Las Vegas Sun

April 16, 2024

LOOKING IN ON MOTOR SPORTS:

Flag goes up, drama unfurls

Baseball might be mired in the dog days of August, but the past two weeks have been anything but boring for motor sports fans.

The first race weekend of the month started innocently enough with NASCAR's Busch Series making its inaugural visit to Canada for a road-course race in Montreal. The race ended in confusion and controversy as two drivers - race winner Kevin Harvick and perennial bad boy Robby Gordon - performed celebratory burnouts at the start/finish line. NASCAR officials had to physically block Gordon, who had been black flagged with two laps remaining, from entering Victory Lane. Incensed by Gordon's behavior, NASCAR President Mike Helton made him sit out the Nextel Cup race the next day at Pocono Raceway.
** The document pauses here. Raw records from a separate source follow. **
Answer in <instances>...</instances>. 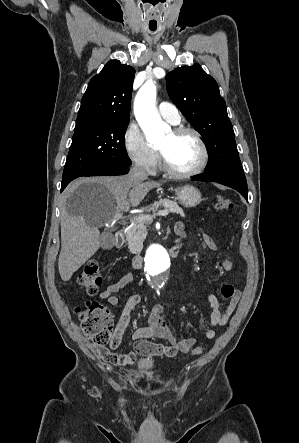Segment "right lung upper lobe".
<instances>
[{
	"label": "right lung upper lobe",
	"mask_w": 299,
	"mask_h": 443,
	"mask_svg": "<svg viewBox=\"0 0 299 443\" xmlns=\"http://www.w3.org/2000/svg\"><path fill=\"white\" fill-rule=\"evenodd\" d=\"M135 69L109 61L89 82L82 98L75 129L107 120H129Z\"/></svg>",
	"instance_id": "1"
}]
</instances>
While Gordon watched the Pocono race from the sidelines, Las Vegas native Kurt Busch posted a dominating win on the triangular course and bumped beer-car rival Dale Earnhardt Jr. out of 12th place in the points standings. Only the top 12 drivers after the Sept. 8 race will be eligible to compete for the series championship during the final 10 races of the season.

NASCAR's traveling circus stopped this past weekend in Watkins Glen, N.Y., for the Nextel Cup Series' second road-course race of the season. If the on-track action wasn't enough to keep fans glued to their television sets, Harvick and Juan Pablo Montoya provided comic relief by engaging in a half-hearted shoving match after crashing into each other late in the race.

On the track, series points leader Jeff Gordon surprised everyone - Tony Stewart included - by spinning out while leading with two laps remaining and handing the win to Stewart.

NASCAR hasn't had a monopoly in the industry this month when it comes to providing fodder for the highlight reels. Eleven days ago, IndyCar driver Dario Franchitti was involved in a spectacular crash at Michigan International Speedway in which his car became airborne before landing on another car.

Franchitti, the 2007 Indianapolis 500 winner, emerged from the wreck unhurt but suffered a severely bruised ego Saturday night in an eerily similar accident when he ran over another car after the checkered flag had waved in the race at Kentucky Speedway.

And to think, there still are two more race weekends this month.

Busch in a Toyota?

Kyle Busch, the Las Vegas native who announced this week he would drive for Joe Gibbs Racing in the NASCAR Nextel Cup Series beginning in 2008, likely will be behind the wheel of a Toyota next season.

JGR President J.D. Gibbs has not denied rumors the team will switch from Chevrolets to Toyotas next season, and Busch sounded an awful lot like someone who was going to be driving a Toyota next year.

"You know, I've got a lot of great friends over at Chevrolet and have developed a strong relationship with those folks," Busch said Tuesday. "Hopefully I can still have that whether or not we do decide to switch over here at Joe Gibbs Racing."

Busch said he took JGR's rumored switch to Toyota into consideration when he picked the team over Dale Earnhardt Inc., which fields Chevys.

"Do I feel like Toyota has struggled a little bit this year? Sure, I have. Do I feel like Joe Gibbs and everybody here can try to turn that around? Certainly.

"If they're looking in that direction, more power to them."

He's No. 1

Despite suffering a first-round loss Sunday in Brainerd, Minn., Rod Fuller of Las Vegas maintained the lead in the National Hot Rod Association's Top Fuel points standings heading into the final race of the regular season.

Fuller leads Brandon Bernstein by 93 points going into this weekend's race in Reading, Pa., and can clinch the No. 1 spot heading into the second stage of the "Countdown to the Championship" by winning one round during Sunday's eliminations.

Only the top eight drivers in each of the four professional categories after Sunday's race will be eligible to win a world championship.

8

Dario Franchitti's points lead over Scott Dixon with three races remaining in the IndyCar Series season.

125

Career NHRA national-event Funny Car victories for John Force, who defeated Kenny Bernstein in Sunday's final in Brainerd, Minn.

"He is showing everybody that age isn't that big a factor in this game. I'm four years younger than him and that means that if he can continue stepping on the gas like he is, so can I."

NHRA Funny Car driver John Force, 58, on fellow drag racing legend Kenny Bernstein, 62. Force beat Bernstein in the Funny Car final Sunday in Brainerd, Minn.